On June 15, Google flipped a switch that made every Performance Max product report look better overnight. Impressions up. Clicks up. Conversions up. If you walked into a pipeline review this week with those numbers, you might have gotten a round of applause. You shouldn't have.

The update expanded product-level reporting to include data from all eligible networks, not just Search. That means your reports now capture activity across Video, Display, Discover, Gmail, YouTube, and Maps, where your products were already serving but weren't being counted. The spend was always there. The conversions were always there. Google just wasn't showing them to you in the product view.

This is a measurement change, not a performance improvement. And if your team conflates the two, you'll make bad decisions with real budget consequences.

What Actually Changed

Before June 15, product reporting in Performance Max reflected only Search network activity and Standard Shopping campaigns. If a product ad ran on YouTube or Display, the cost and conversion data existed somewhere in your account, but it didn't roll up into the product-level view. You were flying partially blind.

Google's announcement confirmed that the expanded reporting now covers all Performance Max networks, plus Video, Demand Gen, and App campaigns where products are served through Google Merchant Center. The structure is unified: all campaigns using Merchant Center now return results through a single shopping_performance_view.

The practical effect is a one-time jump in reported metrics. Google warned advertisers to expect this, but warnings don't always reach the people building board decks. If you're comparing June to May without context, you're comparing apples to a fruit salad.

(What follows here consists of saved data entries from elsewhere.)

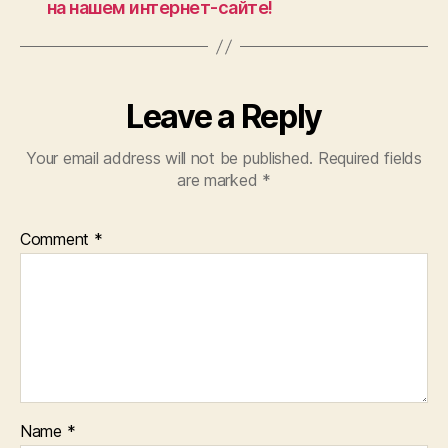
на нашем интернет-сайте!
Leave a Reply
Your email address will not be published.
Required fields
are marked
*
Comment
*
Name
*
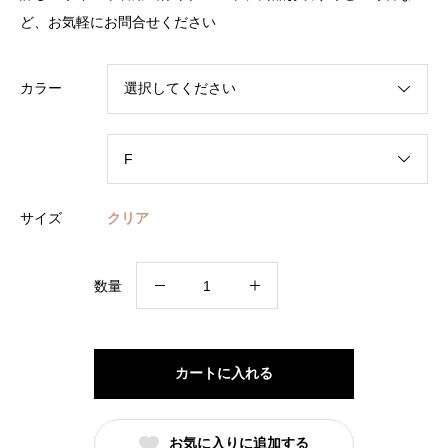
ど、お気軽に
お問合せください
カラー
サイズ
クリア
[
数量
Amuelle
Rosetta
/
カートに入れる
ア
ミ
お気に入りに追加する
ュ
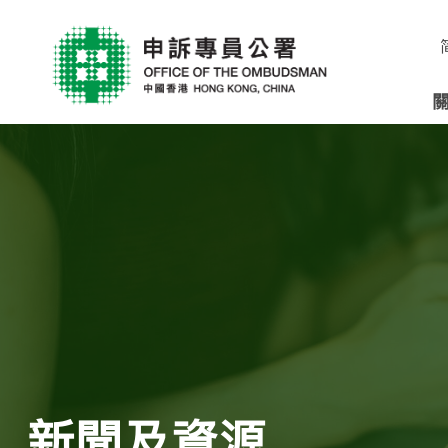
新聞及資源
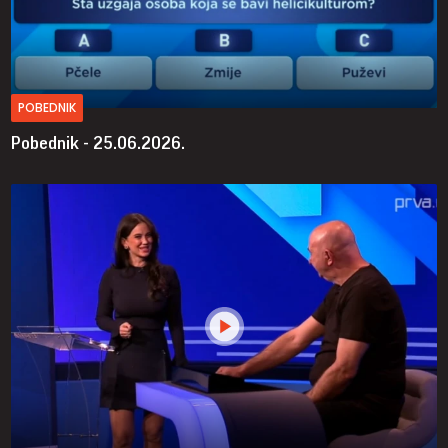
POBEDNIK
Pobednik - 25.06.2026.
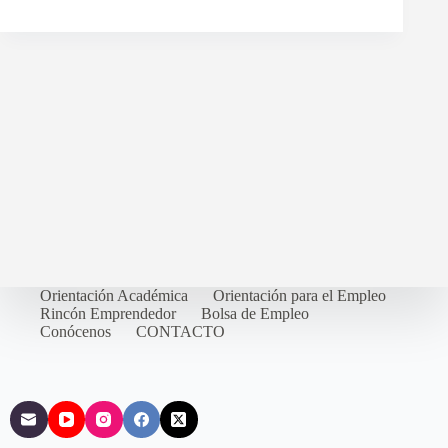
Orientación Académica
Orientación para el Empleo
Rincón Emprendedor
Bolsa de Empleo
Conócenos
CONTACTO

The Historical Comparison Problem

Here's where the math gets uncomfortable. Google explicitly stated there will be no historical backfill. Data before June 15 reflects the old, narrower scope. Data after June 15 reflects the new, broader scope. They are not directly comparable.

This creates a structural break in your time series. Any month-over-month or year-over-year analysis that spans the June 15 cutoff will show an artificial inflection point. Your CAC payback calculations, your channel-mix models, your incrementality tests: all of them need to account for this discontinuity.

The fix isn't complicated, but it requires discipline. Annotate the break in every report. Segment your analysis into pre- and post-June 15 periods. And when someone asks why Performance Max "improved" in mid-June, have the answer ready: it didn't. The measurement did.

Using the New Data Without Getting Burned

The expanded reporting does offer genuine value. For the first time, you can see how individual products perform across Google's full inventory from a single view. Google's documentation confirms you can now segment by channel, including Search, Display, Discover, Gmail, YouTube, Maps, and Search partners.

This visibility matters for product-level decisions. If a SKU is driving conversions on YouTube but underperforming on Search, you now have the data to investigate. If a product category is eating budget on Display with no return, you can see it. The channel performance report, which Google introduced in 2025, now has a cost toggle and ROI columns that make this analysis actionable.

The numbers changed on June 15—the underlying reality didn't.
The numbers changed on June 15—the underlying reality didn't.

The right move is to use the Network (with search partners) filter to break down where activity is coming from. Build a baseline from June 15 forward. Compare like to like. And resist the temptation to credit the algorithm for gains that are purely a function of expanded measurement.

What This Means for Your Forecast

If you're running Performance Max at scale, this change has implications for how you model future performance. Your historical data now understates the true scope of product activity. Your forward projections, if they're based on pre-June 15 trends, will underestimate what the expanded reporting will show.

The conservative approach is to treat June 15 as a reset point. Build your forecasts from the new baseline. If you need to show continuity for board reporting, create a bridging analysis that explains the measurement change and isolates the underlying performance trend.

This is also a good moment to revisit your attribution assumptions. As industry practitioners have noted, the new channel-level data can be misleading if you analyze each channel in isolation. Performance Max optimizes holistically across channels in real time. A channel that looks inefficient on average ROI might be driving incremental conversions that wouldn't exist otherwise. The marginal contribution matters more than the average.

A Two-Week Pilot Plan

If you haven't already, here's what to do before your next pipeline review:

First, pull your product reports for June 1-14 and June 15-30. Compare the metric totals. The delta is your measurement artifact, not your performance change.

Second, segment your June 15-30 data by network. Identify which channels are now contributing to your product-level metrics that weren't visible before.

Third, update your reporting templates with a clear annotation explaining the June 15 change. Anyone reading the report six months from now needs to understand why the numbers shifted.

The risk here isn't technical. It's organizational. Someone in your company is going to see the June numbers and draw the wrong conclusion. Your job is to make sure that person isn't the one presenting to the board.